# 2016 buck



## alleyyooper (Jul 6, 2007)

32F feels like 21F wind NW @ 17mph. by 9:30 am it was down to 32 with a wind chill of 18F and 25 mph winds. Glad the wood burner was fired up as I came in frozen.

4:40pm in my front yard, first seen at 2:30, he was chasing does.

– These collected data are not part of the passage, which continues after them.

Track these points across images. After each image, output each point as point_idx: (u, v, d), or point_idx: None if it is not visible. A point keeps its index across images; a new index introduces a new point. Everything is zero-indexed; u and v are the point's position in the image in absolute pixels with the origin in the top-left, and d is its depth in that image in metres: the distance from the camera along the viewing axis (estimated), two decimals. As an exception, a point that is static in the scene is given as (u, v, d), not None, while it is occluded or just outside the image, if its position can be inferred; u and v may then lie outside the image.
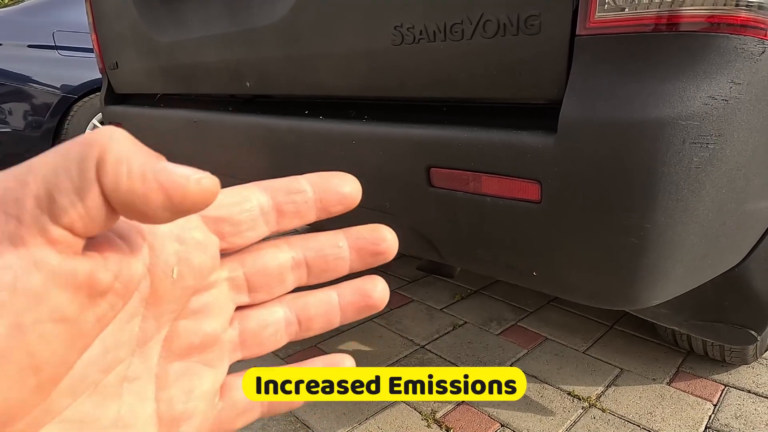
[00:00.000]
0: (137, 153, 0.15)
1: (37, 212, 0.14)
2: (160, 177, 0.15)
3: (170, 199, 0.15)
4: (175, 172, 0.15)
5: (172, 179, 0.15)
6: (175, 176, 0.15)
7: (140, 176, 0.15)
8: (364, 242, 0.22)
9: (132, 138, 0.16)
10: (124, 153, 0.15)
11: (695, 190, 0.57)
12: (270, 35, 0.96)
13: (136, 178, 0.15)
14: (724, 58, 0.52)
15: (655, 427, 1.07)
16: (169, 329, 0.20)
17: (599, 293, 0.68)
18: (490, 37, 0.64)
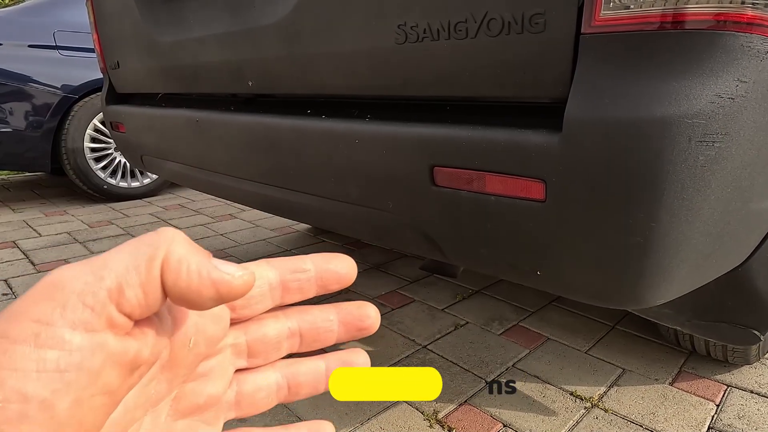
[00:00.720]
0: (194, 254, 0.19)
1: (107, 302, 0.17)
2: (213, 275, 0.18)
3: (218, 293, 0.18)
4: (223, 271, 0.19)
5: (221, 277, 0.18)
6: (224, 274, 0.18)
7: (197, 274, 0.18)
8: (351, 318, 0.25)
9: (188, 239, 0.19)
10: (184, 254, 0.18)
11: (701, 189, 0.56)
12: (272, 34, 0.96)
13: (193, 276, 0.18)
14: (730, 56, 0.52)
15: (658, 428, 1.06)
16: (177, 391, 0.22)
17: (603, 293, 0.68)
18: (494, 35, 0.64)
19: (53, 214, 2.87)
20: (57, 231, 2.53)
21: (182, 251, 0.18)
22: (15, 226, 2.61)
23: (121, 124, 1.59)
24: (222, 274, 0.18)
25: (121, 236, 2.43)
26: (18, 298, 0.17)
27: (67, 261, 2.09)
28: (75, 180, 2.96)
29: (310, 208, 1.03)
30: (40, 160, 2.84)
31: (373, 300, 1.69)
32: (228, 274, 0.18)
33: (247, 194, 1.21)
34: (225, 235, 2.45)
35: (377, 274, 1.92)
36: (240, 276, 0.19)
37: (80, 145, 2.88)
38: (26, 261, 2.09)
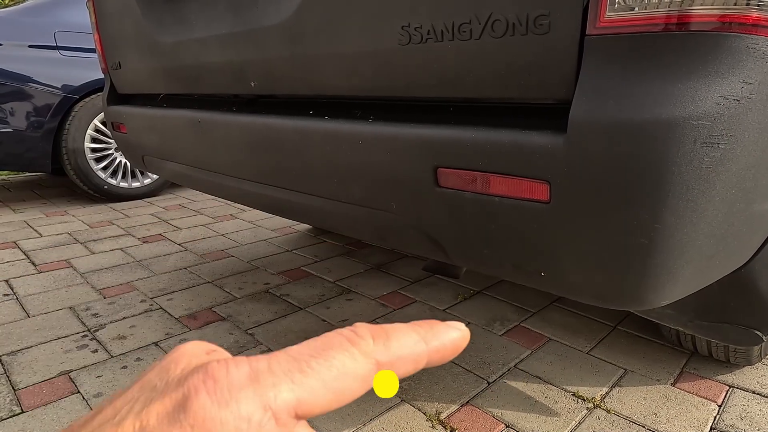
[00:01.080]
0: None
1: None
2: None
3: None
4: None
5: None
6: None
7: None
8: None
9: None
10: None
11: (705, 191, 0.56)
12: (275, 35, 0.95)
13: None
14: (735, 57, 0.52)
15: (660, 428, 1.06)
16: None
17: (607, 294, 0.68)
18: (498, 36, 0.64)
19: (54, 214, 2.86)
20: (58, 231, 2.53)
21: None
22: (16, 227, 2.61)
23: (123, 124, 1.59)
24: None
25: (121, 236, 2.43)
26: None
27: (68, 261, 2.09)
28: (75, 180, 2.96)
29: (312, 209, 1.03)
30: (40, 161, 2.84)
31: (374, 300, 1.69)
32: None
33: (248, 195, 1.21)
34: (225, 235, 2.45)
35: (378, 275, 1.92)
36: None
37: (81, 146, 2.88)
38: (27, 261, 2.09)
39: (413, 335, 0.19)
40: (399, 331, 0.19)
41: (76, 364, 1.32)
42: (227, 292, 1.78)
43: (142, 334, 1.48)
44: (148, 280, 1.89)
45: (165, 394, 0.16)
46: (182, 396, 0.16)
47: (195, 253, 2.20)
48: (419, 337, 0.19)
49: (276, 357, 0.17)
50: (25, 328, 1.52)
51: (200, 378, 0.16)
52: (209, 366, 0.17)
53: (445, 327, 0.20)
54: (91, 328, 1.52)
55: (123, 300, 1.72)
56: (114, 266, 2.04)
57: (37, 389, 1.22)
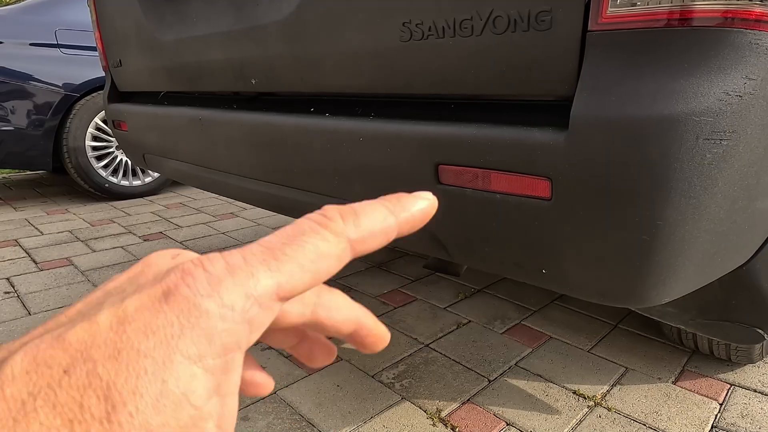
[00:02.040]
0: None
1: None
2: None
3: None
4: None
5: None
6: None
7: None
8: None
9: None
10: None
11: (707, 187, 0.56)
12: (276, 32, 0.95)
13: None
14: (738, 53, 0.52)
15: (661, 426, 1.06)
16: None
17: (609, 291, 0.67)
18: (500, 33, 0.64)
19: (55, 212, 2.87)
20: (58, 229, 2.53)
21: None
22: (16, 225, 2.61)
23: (124, 122, 1.59)
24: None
25: (122, 234, 2.43)
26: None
27: (69, 259, 2.09)
28: (76, 178, 2.96)
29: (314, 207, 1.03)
30: (41, 159, 2.84)
31: (374, 299, 1.69)
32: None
33: (249, 192, 1.21)
34: (226, 233, 2.45)
35: (379, 273, 1.92)
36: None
37: (82, 144, 2.88)
38: (28, 259, 2.09)
39: (382, 210, 0.20)
40: (368, 207, 0.20)
41: (77, 362, 1.32)
42: (228, 290, 1.78)
43: (143, 331, 1.48)
44: (149, 278, 1.89)
45: (141, 291, 0.16)
46: (162, 291, 0.16)
47: (196, 251, 2.20)
48: (388, 211, 0.20)
49: (249, 249, 0.17)
50: (27, 325, 1.52)
51: (178, 275, 0.16)
52: (184, 265, 0.17)
53: (412, 197, 0.21)
54: (92, 326, 1.52)
55: (124, 298, 1.72)
56: (115, 264, 2.04)
57: (38, 387, 1.22)
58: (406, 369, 1.28)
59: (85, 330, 0.15)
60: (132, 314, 0.15)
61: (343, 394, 1.18)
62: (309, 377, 1.25)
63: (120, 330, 0.15)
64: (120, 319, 0.15)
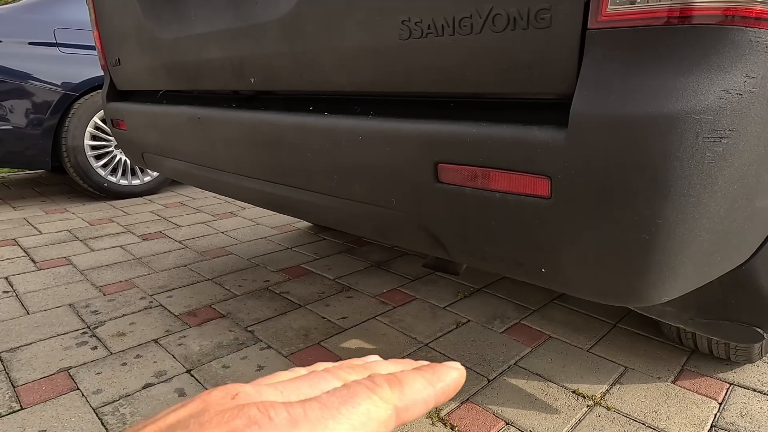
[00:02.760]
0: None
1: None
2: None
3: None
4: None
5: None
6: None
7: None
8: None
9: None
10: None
11: (707, 186, 0.56)
12: (275, 30, 0.95)
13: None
14: (738, 51, 0.52)
15: (661, 426, 1.06)
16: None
17: (608, 290, 0.67)
18: (499, 31, 0.64)
19: (54, 211, 2.86)
20: (57, 229, 2.52)
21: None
22: (15, 224, 2.61)
23: (122, 121, 1.59)
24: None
25: (121, 234, 2.43)
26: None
27: (67, 258, 2.08)
28: (75, 178, 2.96)
29: (313, 205, 1.03)
30: (40, 158, 2.84)
31: (374, 298, 1.69)
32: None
33: (248, 191, 1.21)
34: (225, 233, 2.45)
35: (378, 272, 1.91)
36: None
37: (81, 143, 2.87)
38: (27, 259, 2.09)
39: (421, 380, 0.22)
40: (409, 377, 0.22)
41: (75, 361, 1.32)
42: (227, 289, 1.78)
43: (142, 331, 1.48)
44: (148, 278, 1.89)
45: (205, 430, 0.17)
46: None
47: (195, 250, 2.20)
48: (426, 382, 0.22)
49: (309, 404, 0.19)
50: (25, 325, 1.52)
51: (244, 422, 0.17)
52: (250, 410, 0.18)
53: (446, 369, 0.23)
54: (91, 325, 1.51)
55: (123, 297, 1.71)
56: (114, 263, 2.04)
57: (37, 386, 1.21)
58: (406, 368, 1.28)
59: None
60: None
61: (342, 394, 1.18)
62: (308, 376, 1.24)
63: None
64: None
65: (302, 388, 0.21)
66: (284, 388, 0.20)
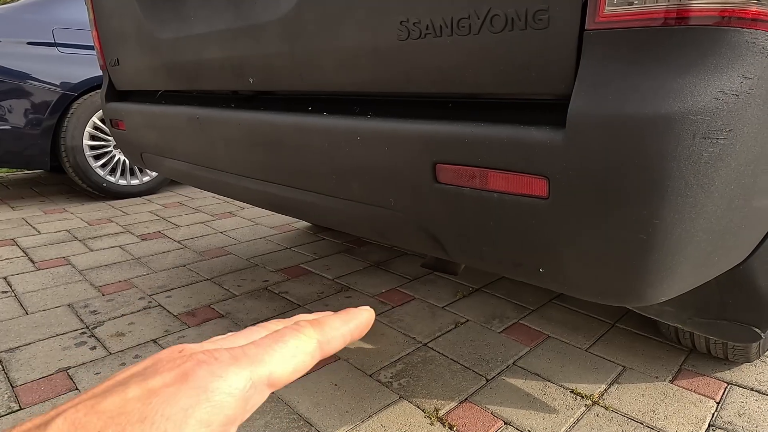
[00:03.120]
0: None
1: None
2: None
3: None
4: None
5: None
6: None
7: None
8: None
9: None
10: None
11: (704, 186, 0.56)
12: (274, 31, 0.95)
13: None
14: (734, 52, 0.52)
15: (659, 425, 1.06)
16: None
17: (606, 290, 0.67)
18: (497, 31, 0.64)
19: (52, 211, 2.86)
20: (56, 229, 2.52)
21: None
22: (14, 224, 2.60)
23: (121, 121, 1.59)
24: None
25: (120, 234, 2.43)
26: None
27: (66, 258, 2.08)
28: (74, 178, 2.96)
29: (311, 206, 1.03)
30: (39, 158, 2.84)
31: (373, 298, 1.69)
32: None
33: (247, 192, 1.21)
34: (224, 232, 2.45)
35: (377, 272, 1.92)
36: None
37: (79, 143, 2.87)
38: (25, 259, 2.09)
39: (338, 320, 0.27)
40: (328, 319, 0.27)
41: (74, 361, 1.32)
42: (226, 289, 1.78)
43: (141, 331, 1.48)
44: (147, 278, 1.89)
45: (162, 373, 0.20)
46: (182, 372, 0.20)
47: (194, 250, 2.20)
48: (342, 321, 0.27)
49: (247, 346, 0.23)
50: (24, 325, 1.52)
51: (194, 362, 0.20)
52: (197, 355, 0.21)
53: (357, 311, 0.28)
54: (90, 325, 1.51)
55: (121, 297, 1.72)
56: (113, 263, 2.03)
57: (35, 386, 1.22)
58: (404, 368, 1.28)
59: (116, 401, 0.19)
60: (156, 389, 0.19)
61: (341, 394, 1.18)
62: (307, 376, 1.25)
63: (146, 401, 0.18)
64: (146, 393, 0.19)
65: (238, 340, 0.24)
66: (223, 342, 0.24)
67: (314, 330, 0.25)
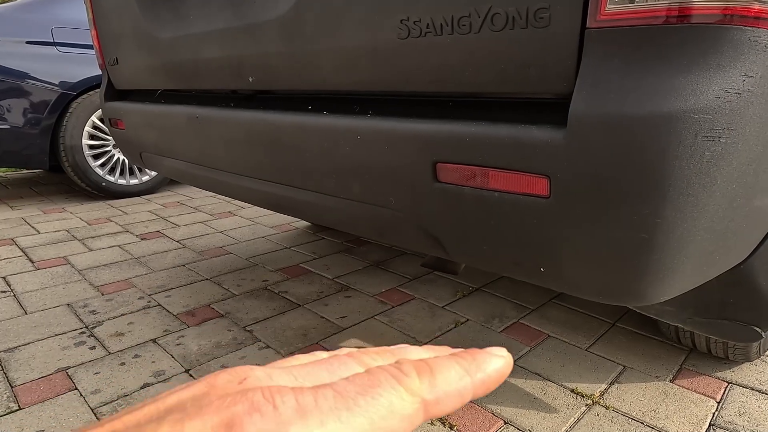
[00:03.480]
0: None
1: None
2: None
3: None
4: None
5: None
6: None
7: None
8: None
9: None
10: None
11: (706, 185, 0.56)
12: (273, 30, 0.95)
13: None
14: (737, 50, 0.52)
15: (659, 425, 1.06)
16: None
17: (607, 289, 0.67)
18: (498, 30, 0.64)
19: (51, 211, 2.86)
20: (55, 228, 2.52)
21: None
22: (13, 224, 2.60)
23: (120, 120, 1.58)
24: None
25: (119, 233, 2.42)
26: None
27: (65, 258, 2.08)
28: (73, 177, 2.95)
29: (311, 205, 1.03)
30: (38, 157, 2.83)
31: (372, 297, 1.69)
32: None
33: (247, 191, 1.21)
34: (224, 232, 2.45)
35: (377, 272, 1.91)
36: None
37: (78, 143, 2.87)
38: (24, 258, 2.08)
39: (457, 368, 0.19)
40: (442, 365, 0.19)
41: (73, 361, 1.32)
42: (225, 288, 1.78)
43: (140, 330, 1.48)
44: (146, 277, 1.88)
45: (203, 414, 0.15)
46: (225, 421, 0.15)
47: (193, 250, 2.19)
48: (463, 371, 0.19)
49: (322, 392, 0.17)
50: (23, 324, 1.52)
51: (245, 408, 0.15)
52: (254, 396, 0.16)
53: (487, 356, 0.20)
54: (89, 325, 1.51)
55: (121, 297, 1.71)
56: (112, 263, 2.03)
57: (35, 386, 1.21)
58: (404, 368, 1.28)
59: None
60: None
61: (341, 393, 1.18)
62: (307, 376, 1.24)
63: None
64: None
65: (319, 374, 0.18)
66: (299, 372, 0.18)
67: (421, 382, 0.18)
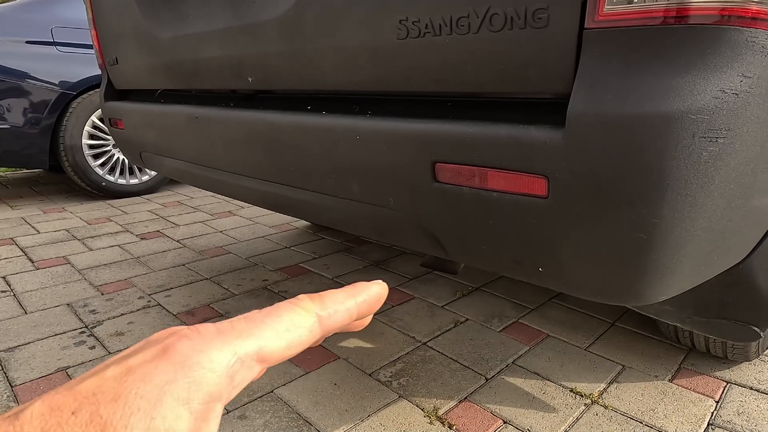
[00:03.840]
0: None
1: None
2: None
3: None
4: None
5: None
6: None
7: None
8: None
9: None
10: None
11: (704, 186, 0.56)
12: (273, 30, 0.95)
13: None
14: (734, 51, 0.52)
15: (658, 424, 1.07)
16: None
17: (605, 289, 0.67)
18: (497, 30, 0.64)
19: (51, 211, 2.86)
20: (55, 228, 2.52)
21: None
22: (13, 223, 2.60)
23: (120, 120, 1.58)
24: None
25: (119, 233, 2.42)
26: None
27: (65, 258, 2.08)
28: (73, 177, 2.96)
29: (311, 205, 1.03)
30: (38, 157, 2.83)
31: (372, 297, 1.69)
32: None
33: (247, 191, 1.21)
34: (224, 232, 2.45)
35: (377, 272, 1.92)
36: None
37: (78, 142, 2.87)
38: (24, 258, 2.09)
39: (343, 293, 0.25)
40: (331, 292, 0.24)
41: (73, 361, 1.32)
42: (225, 288, 1.78)
43: (140, 330, 1.48)
44: (146, 277, 1.88)
45: (142, 351, 0.19)
46: (161, 348, 0.19)
47: (193, 249, 2.19)
48: (347, 294, 0.25)
49: (236, 319, 0.21)
50: (23, 324, 1.52)
51: (175, 337, 0.19)
52: (181, 330, 0.20)
53: (367, 284, 0.26)
54: (89, 325, 1.51)
55: (121, 296, 1.71)
56: (112, 263, 2.03)
57: (35, 386, 1.21)
58: (404, 367, 1.28)
59: (93, 381, 0.18)
60: (134, 367, 0.18)
61: (341, 393, 1.18)
62: (306, 375, 1.25)
63: (122, 380, 0.18)
64: (123, 372, 0.18)
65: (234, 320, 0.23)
66: (219, 324, 0.22)
67: (313, 303, 0.23)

Buck hammer ruined the heart and lungs he went about 10 feet. I call him a 7 1/2 as one brow tine is broken off.




























 Al


----------



## Kelly Hannan (Jan 9, 2007)

good eating there, Nice


----------



## Chuck Smith (Feb 22, 2005)

Nice work and congrats.


----------



## Plainsman (Jul 30, 2003)

:thumb:


----------



## alleyyooper (Jul 6, 2007)

Thanks.

 Al


----------



## the professor (Oct 13, 2006)

nice work. I'm a fan of the remington buckhammer slugs as well.


----------



## alleyyooper (Jul 6, 2007)

To bad they are not made and sold any longer. Figure they dropped them because they were affordable compare to the other stuff in their slug line. The were affordable and worked real well.

 Al


----------



## Habitat Hugger (Jan 19, 2005)

Way to go Alley! Nice buck. So far Ive never lived in a region that required slugs, so havent kept up with the different types. How far out can you hit em?


----------



## alleyyooper (Jul 6, 2007)

I would never take a shot my self past about 125 yards. But with todays slugs in a rifled barrel 250 yards would be about the limit for a expert which I am not.

 Al


----------